With the Chinese increasingly coveting European luxury goods, Swiss watchmakers are eyeing a huge new market for their wares, but disagree on the best way of capturing it.

The question being mulled by famous Swiss watch brands is whether to create more specialty editions aimed at appealing specifically to the Chinese or instead simply wait for fast-shifting Chinese tastes to adapt to European fashion.

At a Hublot workshop in Nyon, a small town set on the shores of Lake Geneva between Geneva and Lausanne, workers clad in white lab coats huddle around an extra slim watch conceived specially for the Chinese market.

As they carefully place the dainty hands on the titanium face, Hublot spokeswoman Anais Treand insists that the watch, priced at 14,300 Swiss francs ($15,100, 12,700 euros), will be a hit in China since it is "light and delicate".

This year, China accounted for 7.8 percent of Swiss watch exports in terms of value, according to the Federation of the Swiss Watch Industry, and watchmakers claim there is plenty of room for expansion.

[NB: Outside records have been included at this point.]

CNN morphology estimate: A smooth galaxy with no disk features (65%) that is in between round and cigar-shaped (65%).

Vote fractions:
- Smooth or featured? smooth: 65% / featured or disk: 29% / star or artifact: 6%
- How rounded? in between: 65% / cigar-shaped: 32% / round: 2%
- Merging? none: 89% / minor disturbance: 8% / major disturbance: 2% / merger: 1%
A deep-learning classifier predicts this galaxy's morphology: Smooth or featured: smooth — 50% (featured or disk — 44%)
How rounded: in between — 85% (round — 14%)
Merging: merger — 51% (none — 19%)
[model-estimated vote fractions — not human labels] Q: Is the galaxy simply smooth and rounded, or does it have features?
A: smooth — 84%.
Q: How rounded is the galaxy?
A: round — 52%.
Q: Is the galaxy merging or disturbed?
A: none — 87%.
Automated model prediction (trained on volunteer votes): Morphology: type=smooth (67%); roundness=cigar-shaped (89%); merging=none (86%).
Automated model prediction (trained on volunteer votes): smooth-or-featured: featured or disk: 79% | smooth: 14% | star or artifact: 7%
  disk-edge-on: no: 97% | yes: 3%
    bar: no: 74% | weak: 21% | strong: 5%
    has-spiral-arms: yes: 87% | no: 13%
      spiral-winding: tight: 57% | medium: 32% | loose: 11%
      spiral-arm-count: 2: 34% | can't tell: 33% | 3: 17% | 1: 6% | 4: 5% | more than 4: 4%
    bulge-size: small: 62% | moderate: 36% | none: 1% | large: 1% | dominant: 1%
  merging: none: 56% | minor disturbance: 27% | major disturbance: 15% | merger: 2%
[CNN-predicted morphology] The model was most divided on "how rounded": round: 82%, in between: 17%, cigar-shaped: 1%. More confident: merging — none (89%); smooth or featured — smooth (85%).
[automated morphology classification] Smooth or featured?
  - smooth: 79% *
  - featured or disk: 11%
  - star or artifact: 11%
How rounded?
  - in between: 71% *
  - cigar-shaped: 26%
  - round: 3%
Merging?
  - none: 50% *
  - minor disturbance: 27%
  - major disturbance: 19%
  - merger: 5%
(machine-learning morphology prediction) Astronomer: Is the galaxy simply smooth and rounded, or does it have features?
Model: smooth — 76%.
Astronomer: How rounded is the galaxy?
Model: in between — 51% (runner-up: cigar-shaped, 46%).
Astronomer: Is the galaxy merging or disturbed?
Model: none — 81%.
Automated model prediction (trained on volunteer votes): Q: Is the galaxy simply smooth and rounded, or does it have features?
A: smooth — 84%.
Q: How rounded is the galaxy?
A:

"My 32-year-old son has been over there for 10 years. He is beginning to have a good feel for Chinese trends," Hublot chief Jean-Claude Biver told AFP, nodding towards a jade-faced watch made with Chinese consumers in mind.

The company, which since 2008 belongs to French group LVMH, has decided to adapt to the Chinese with special marketing and products in a bid to capture a chunk of this massive potential market, he said.

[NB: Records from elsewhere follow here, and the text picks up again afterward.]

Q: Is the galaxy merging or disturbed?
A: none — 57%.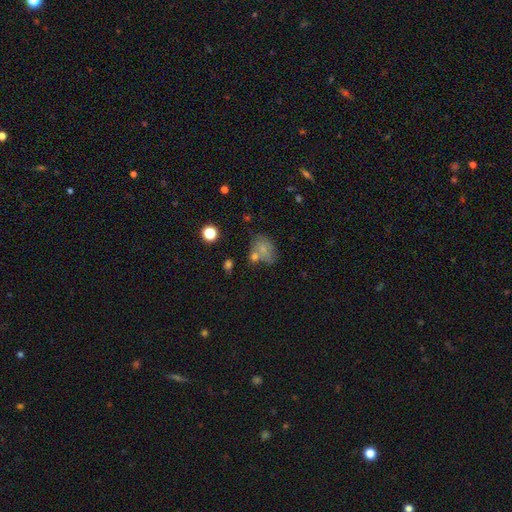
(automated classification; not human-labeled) smooth 51%, star or artifact 25%, featured or disk 25%. Down the decision tree: how rounded — in between (51%); merging — none (54%).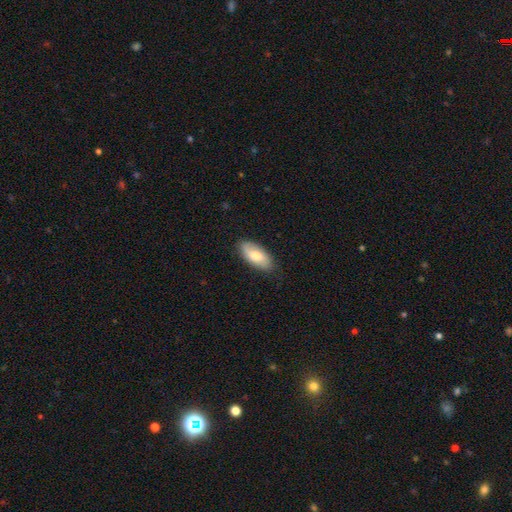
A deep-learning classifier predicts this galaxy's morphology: This is likely a smooth galaxy (71%). How rounded: clearly in between (91%). Merging: clearly none (83%).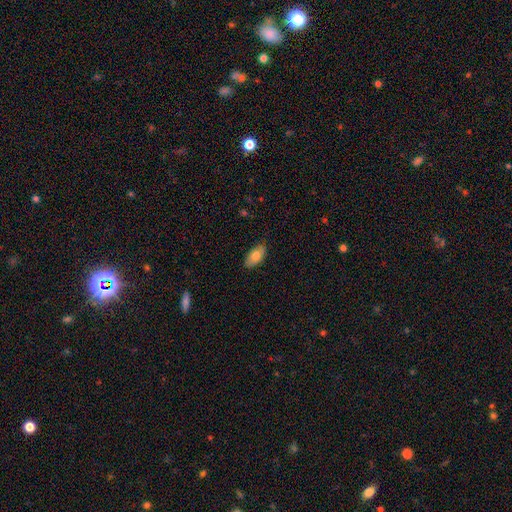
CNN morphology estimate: smooth-or-featured: smooth: 77% | featured or disk: 17% | star or artifact: 7%
  how-rounded: in between: 92% | cigar-shaped: 4% | round: 3%
  merging: none: 83% | minor disturbance: 14% | major disturbance: 2% | merger: 1%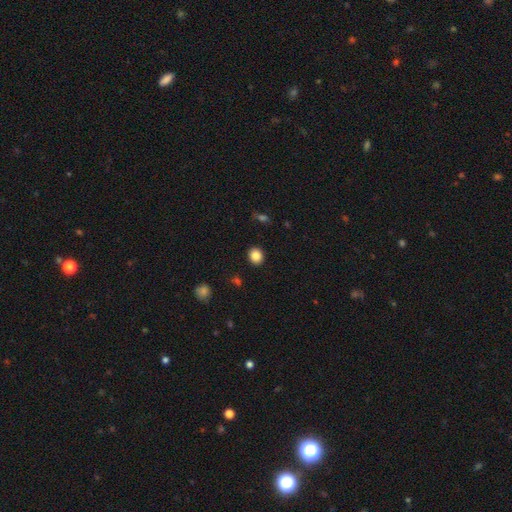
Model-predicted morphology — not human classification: Smooth or featured? smooth (85%)
How rounded? round (72%)
Merging? none (91%)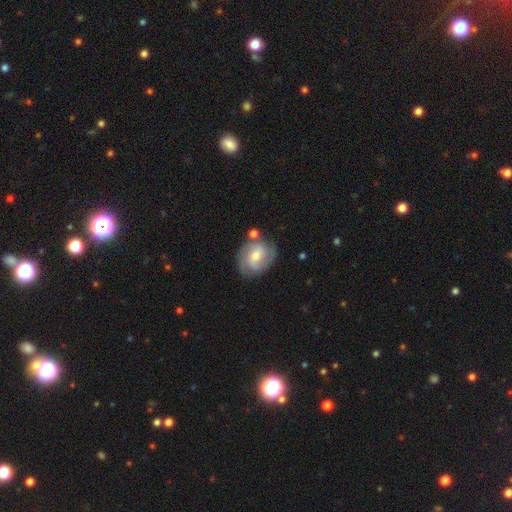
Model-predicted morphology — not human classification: Q: Smooth or featured?
A: featured or disk (72%); runner-up: smooth (22%)
Q: Edge-on disk?
A: no (97%); runner-up: yes (3%)
Q: Bar?
A: no (55%); runner-up: weak (39%)
Q: Spiral arms?
A: yes (92%); runner-up: no (8%)
Q: Spiral winding?
A: medium (44%); runner-up: tight (43%)
Q: Spiral arm count?
A: 2 (53%); runner-up: 3 (21%)
Q: Bulge size?
A: moderate (56%); runner-up: small (38%)
Q: Merging?
A: none (67%); runner-up: minor disturbance (17%)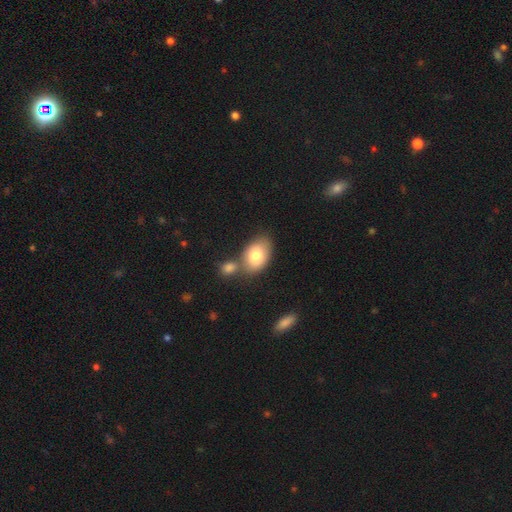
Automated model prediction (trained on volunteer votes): smooth-or-featured: smooth: 78% | featured or disk: 15% | star or artifact: 7%
  how-rounded: in between: 84% | round: 14% | cigar-shaped: 1%
  merging: none: 51% | merger: 30% | minor disturbance: 14% | major disturbance: 4%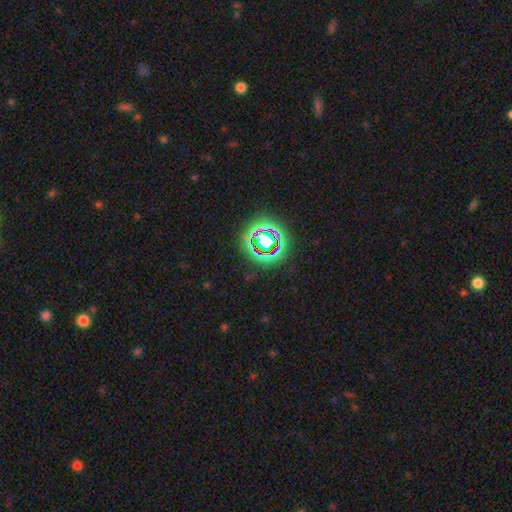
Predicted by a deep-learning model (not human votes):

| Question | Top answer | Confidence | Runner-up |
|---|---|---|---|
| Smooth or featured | star or artifact | 68% | smooth (21%) |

Other brands have also jumped on the Chinese bandwagon, producing often very limited and exclusive models inspired by Chinese culture.

Geneva watchmaker Vacheron Constantin has thus just launched the "Legend of the Chinese Zodiac" -- a series of luxury timepieces based on a 12-year cycle beginning with the Year of the Snake.

-- 'The extreme focus on China is dangerous' --

Crafted in pink gold or platinum, two models have so far been issued in separate, limited 12-piece series: one with a blue water snake slithering across the face, and the other with a brown one symbolising the wood snake, whose next year won't come around until 2025.

In famous watchmaking city La Chaux-de-Fonds, in western Switzerland, Jaquet Droz has meanwhile just launched two limited series featuring two orange tigers and two yellow dragons hand-painted on off-white enamel baked at more than 800 degrees Celsius -- a traditional Chinese technique.

"These kinds of pieces are very successful in Asia, but not only there," said Jenna Racine, a spokeswoman for the brand, which has a long history of catering to Chinese desires; back in the 18th century it was the first to ever import watches into the Forbidden City.

But others in the industry caution against pandering to Chinese tastes, which they say are changing quickly.

"The extreme focus on China is dangerous," said Thierry Stern, the head of Geneva watchmaker Patek Philippe, in an interview with Swiss daily Le Temps earlier this year.

Biver of Hublot agreed that "you shouldn't adapt too much to (the Chinese), because when they evolve, you won't be on their wavelength any longer."

While his brand was making specialty watches for the Chinese, he said, such special models accounted for just a couple of the around 100 new Hublot models created each year.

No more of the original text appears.